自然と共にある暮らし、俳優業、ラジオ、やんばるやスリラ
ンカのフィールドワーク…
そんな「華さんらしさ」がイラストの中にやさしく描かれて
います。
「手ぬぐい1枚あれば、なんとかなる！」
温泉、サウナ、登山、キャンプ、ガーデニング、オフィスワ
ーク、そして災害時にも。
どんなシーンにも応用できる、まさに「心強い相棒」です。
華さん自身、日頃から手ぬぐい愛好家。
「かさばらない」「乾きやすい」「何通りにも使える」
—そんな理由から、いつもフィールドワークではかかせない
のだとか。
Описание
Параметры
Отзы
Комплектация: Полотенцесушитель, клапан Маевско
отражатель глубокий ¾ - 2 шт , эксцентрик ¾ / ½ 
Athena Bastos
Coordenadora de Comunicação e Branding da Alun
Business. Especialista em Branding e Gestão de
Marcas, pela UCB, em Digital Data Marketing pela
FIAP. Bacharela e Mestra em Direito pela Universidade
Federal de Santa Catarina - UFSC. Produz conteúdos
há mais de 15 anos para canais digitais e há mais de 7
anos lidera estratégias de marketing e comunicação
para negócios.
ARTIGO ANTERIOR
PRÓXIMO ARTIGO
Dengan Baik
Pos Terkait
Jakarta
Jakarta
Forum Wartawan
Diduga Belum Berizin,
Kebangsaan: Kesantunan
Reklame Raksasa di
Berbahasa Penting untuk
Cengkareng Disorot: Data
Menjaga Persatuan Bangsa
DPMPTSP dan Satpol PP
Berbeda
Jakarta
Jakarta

* * *

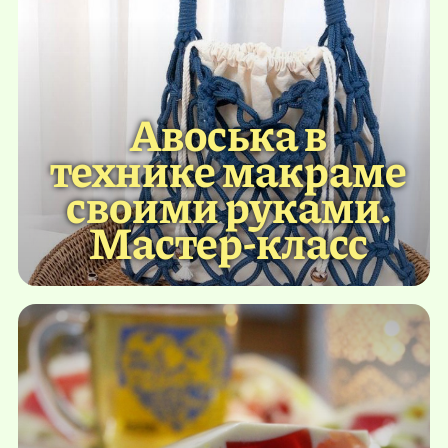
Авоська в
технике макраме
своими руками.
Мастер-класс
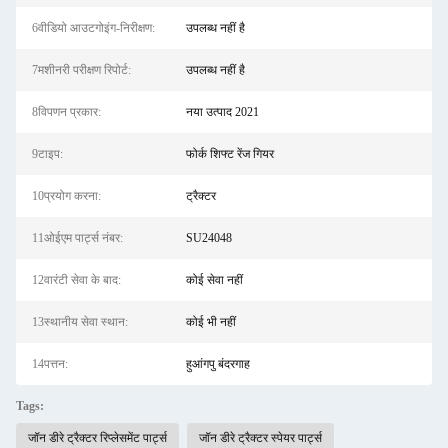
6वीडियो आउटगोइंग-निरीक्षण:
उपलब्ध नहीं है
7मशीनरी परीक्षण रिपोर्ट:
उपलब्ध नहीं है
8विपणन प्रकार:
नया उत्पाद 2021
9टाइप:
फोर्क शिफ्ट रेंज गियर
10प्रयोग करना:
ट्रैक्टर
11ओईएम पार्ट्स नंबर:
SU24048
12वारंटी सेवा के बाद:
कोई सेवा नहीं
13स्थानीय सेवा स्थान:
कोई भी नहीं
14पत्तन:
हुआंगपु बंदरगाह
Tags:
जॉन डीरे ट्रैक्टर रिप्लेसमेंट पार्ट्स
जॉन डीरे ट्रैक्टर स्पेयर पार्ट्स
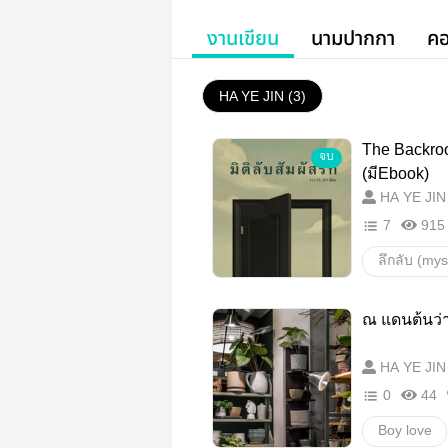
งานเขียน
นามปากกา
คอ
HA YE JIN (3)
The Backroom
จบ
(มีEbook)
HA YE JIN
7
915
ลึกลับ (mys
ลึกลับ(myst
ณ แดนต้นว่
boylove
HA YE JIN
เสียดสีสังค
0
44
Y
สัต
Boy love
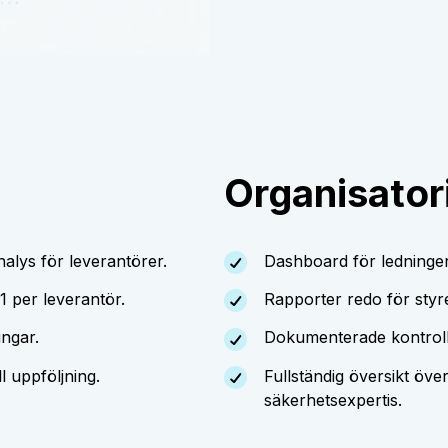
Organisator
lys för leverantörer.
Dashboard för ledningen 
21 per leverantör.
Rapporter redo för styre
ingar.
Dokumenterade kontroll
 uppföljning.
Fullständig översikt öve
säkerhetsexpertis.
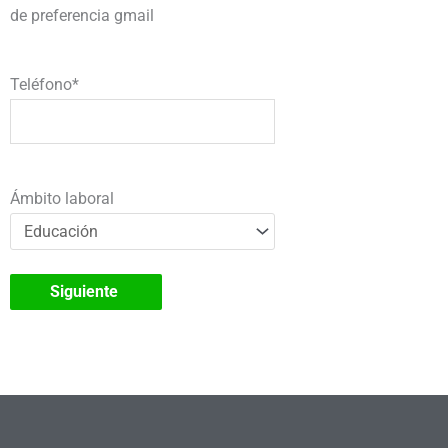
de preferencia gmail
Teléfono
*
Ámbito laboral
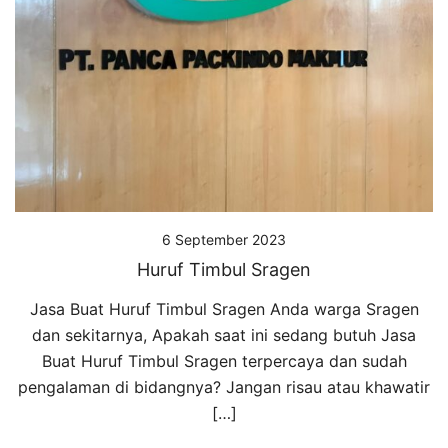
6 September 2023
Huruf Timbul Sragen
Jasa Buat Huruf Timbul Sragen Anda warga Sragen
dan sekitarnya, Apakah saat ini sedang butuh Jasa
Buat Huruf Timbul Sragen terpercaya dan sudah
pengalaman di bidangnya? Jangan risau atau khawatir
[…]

_Assignment_
Where a line contains the word "pela", copy that line from the listing above.

_Solution to the problem_
Marcas, pela UCB, em Digital Data Marketing pela
FIAP. Bacharela e Mestra em Direito pela Universidade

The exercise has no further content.